- **What to work on**: Go through the data below and work out how many lines contain "sänds"; the answer is the number alone.

──────── Extracted records ────────

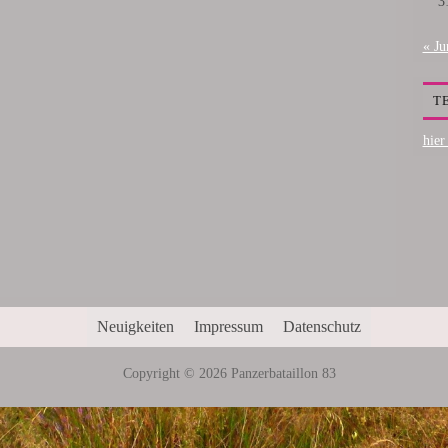
3
« Ju
T
hier
Neuigkeiten
Impressum
Datenschutz
Copyright © 2026 Panzerbataillon 83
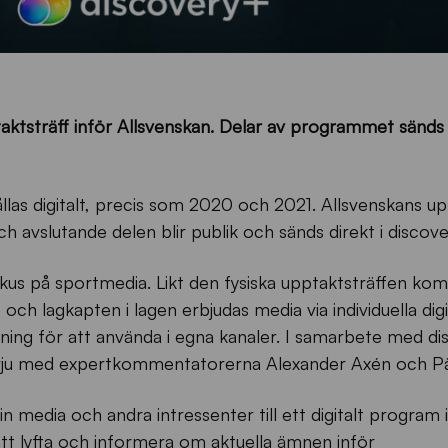
ktsträff inför Allsvenskan. Delar av programmet sänds d
las digitalt, precis som 2020 och 2021. Allsvenskans up
och avslutande delen blir publik och sänds direkt i discov
okus på sportmedia. Likt den fysiska upptaktsträffen ko
 och lagkapten i lagen erbjudas media via individuella digi
lning för att använda i egna kanaler. I samarbete med d
tervju med expertkommentatorerna Alexander Axén och P
in media och andra intressenter till ett digitalt program
tt lyfta och informera om aktuella ämnen inför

────────

- **Result for this exercise**: 2